## Selected excerpt:
************
SUMMARY OF THE INVENTION
[0006] However, when the matching solution is supplied to the
hemispherical-shaped housing, in some cases bubbles may be
generated on an inner surface of the housing or in the holder. If
these bubbles adhere to the holder or the acoustic wave detection
elements held by the holder, or if they float in the matching
solution, the acoustic wave from the object may be reflected by the
bubbles. In this case, the acoustic wave detection elements cannot
receive the acoustic wave signal, which drops the image quality, or
the acoustic wave signals reflected by the bubbles appear as
noise.
[0007] With the foregoing in view, it is an object of the present
invention to provide an object information acquiring apparatus that
can suppress the generation of bubbles when the matching solution
is supplied.
[0008] To solve the above problem, the present invention uses the
following configuration. In other words, the present invention is
an object information acquiring apparatus comprising: a matching
solution that is prepared by adding, to a solvent, a solute having
a higher hydrophilicity than the solvent, and propagates an
acoustic wave generated from an object; a plurality of acoustic
wave detection elements that receives the acoustic wave via the
matching solution; a support that supports the plurality of
acoustic wave detection elements so that directional axes of at
least a part of the acoustic wave detection elements converge, and
holds the matching solution; a position control unit that changes a
positional relationship between the object and the support; and an
acquisition unit that acquires characteristic information on the
object based on a reception result for each positional relationship
of the plurality of acoustic wave detection elements.
[0009] The present invention also uses the following configuration.
************
## How to complete this task:
In the patent summary, what is added to the solvent to prepare the matching solution? Rely only on the patent summary, with no outside sources.

## Given data:
************
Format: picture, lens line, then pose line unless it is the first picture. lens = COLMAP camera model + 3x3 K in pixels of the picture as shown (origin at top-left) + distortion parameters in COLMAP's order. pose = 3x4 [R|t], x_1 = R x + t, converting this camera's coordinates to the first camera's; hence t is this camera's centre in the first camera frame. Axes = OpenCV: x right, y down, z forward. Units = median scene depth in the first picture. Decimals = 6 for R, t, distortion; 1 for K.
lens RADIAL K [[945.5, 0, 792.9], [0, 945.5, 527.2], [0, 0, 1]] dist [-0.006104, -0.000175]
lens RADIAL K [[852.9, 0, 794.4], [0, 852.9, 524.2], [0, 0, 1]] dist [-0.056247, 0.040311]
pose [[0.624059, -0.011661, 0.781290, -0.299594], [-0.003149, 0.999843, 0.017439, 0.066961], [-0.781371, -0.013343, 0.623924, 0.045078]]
************
## Answer to this problem:
A solute with a higher hydrophilicity than the solvent.